Problem requirements
Could the entries below be reproduced exactly, with the images removed?

BEGIN

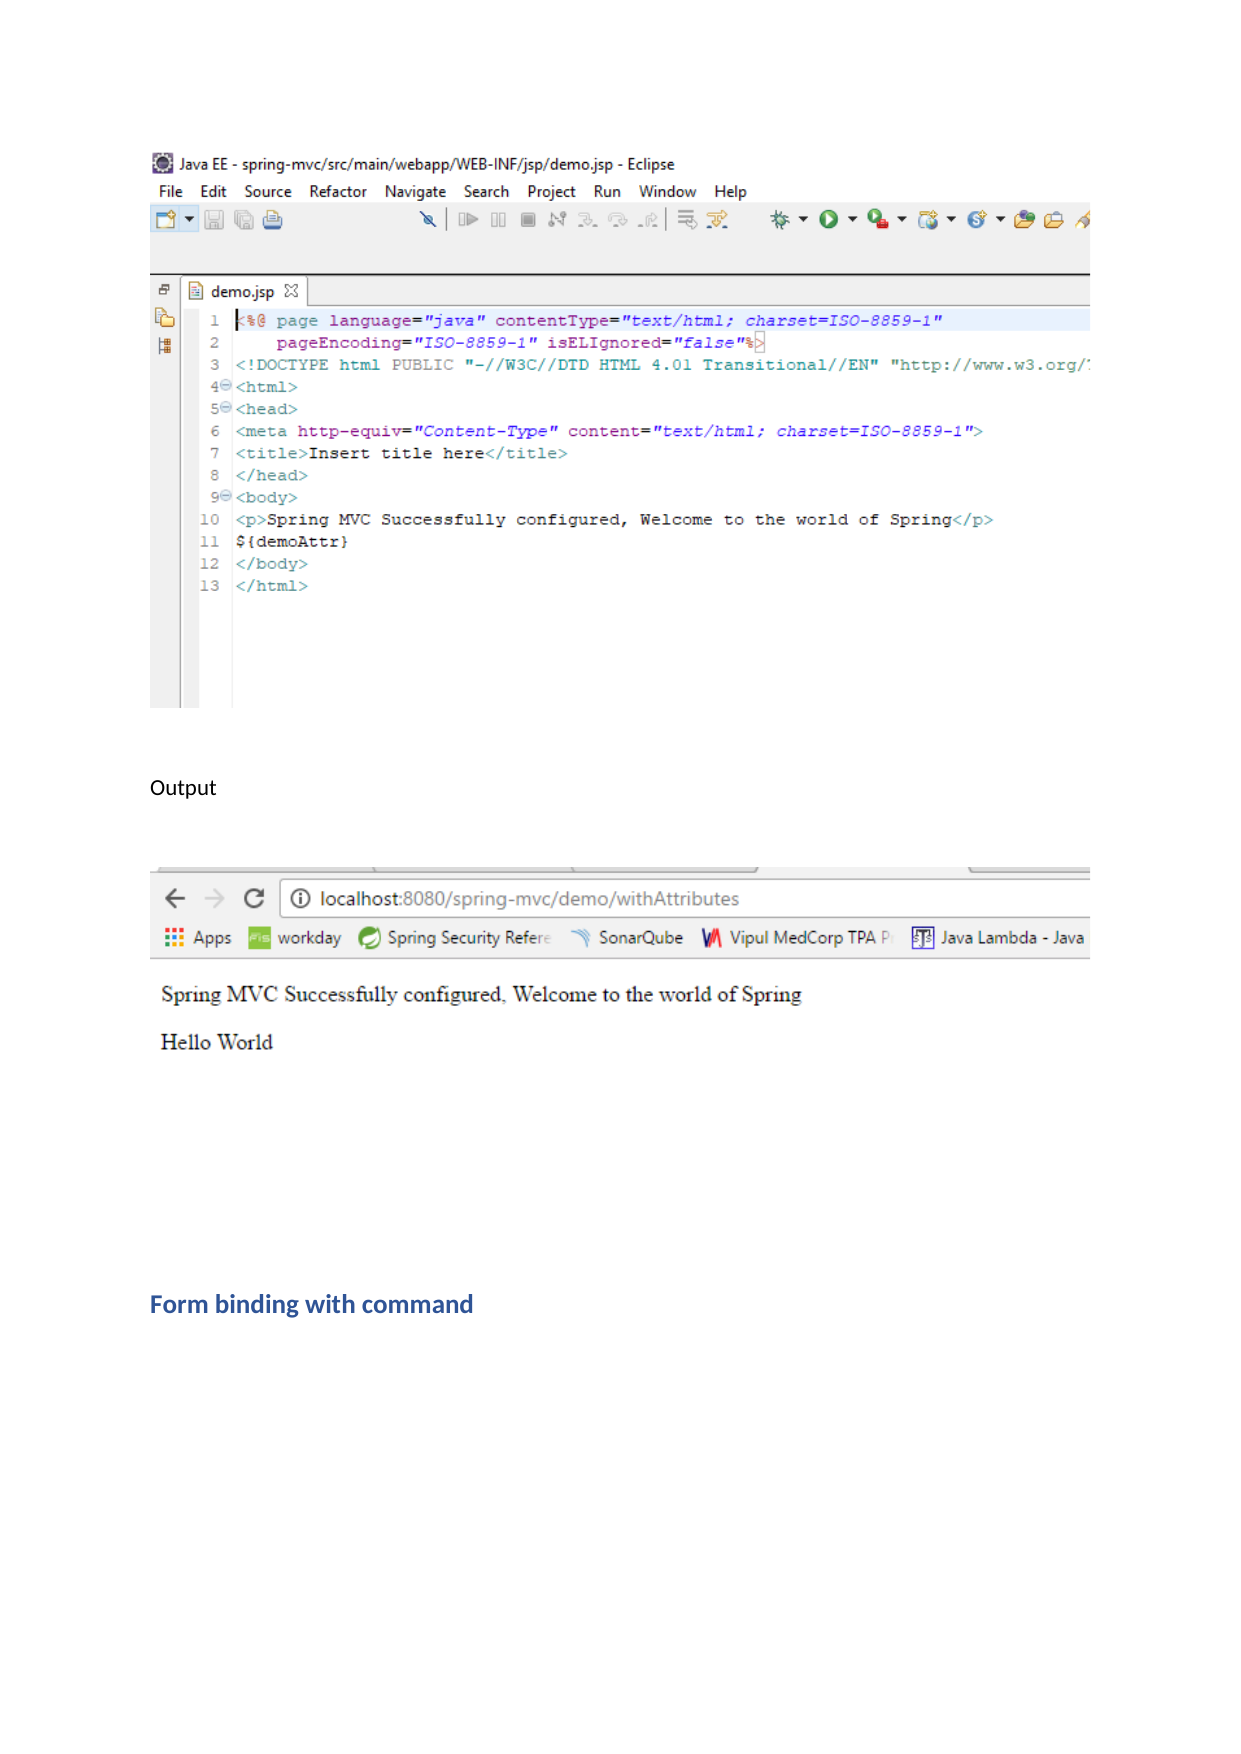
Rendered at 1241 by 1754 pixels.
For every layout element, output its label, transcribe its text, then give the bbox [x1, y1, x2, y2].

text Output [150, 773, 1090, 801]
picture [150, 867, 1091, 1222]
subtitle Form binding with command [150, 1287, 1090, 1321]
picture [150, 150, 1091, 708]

END

Written answer
Rendered at 1241 by 1754 pixels.
For every layout element, output its label, transcribe its text, then give the bbox [x1, y1, x2, y2].

text Output [150, 773, 1090, 801]
picture [150, 867, 1091, 1222]
subtitle Form binding with command [150, 1287, 1090, 1321]
picture [150, 150, 1091, 708]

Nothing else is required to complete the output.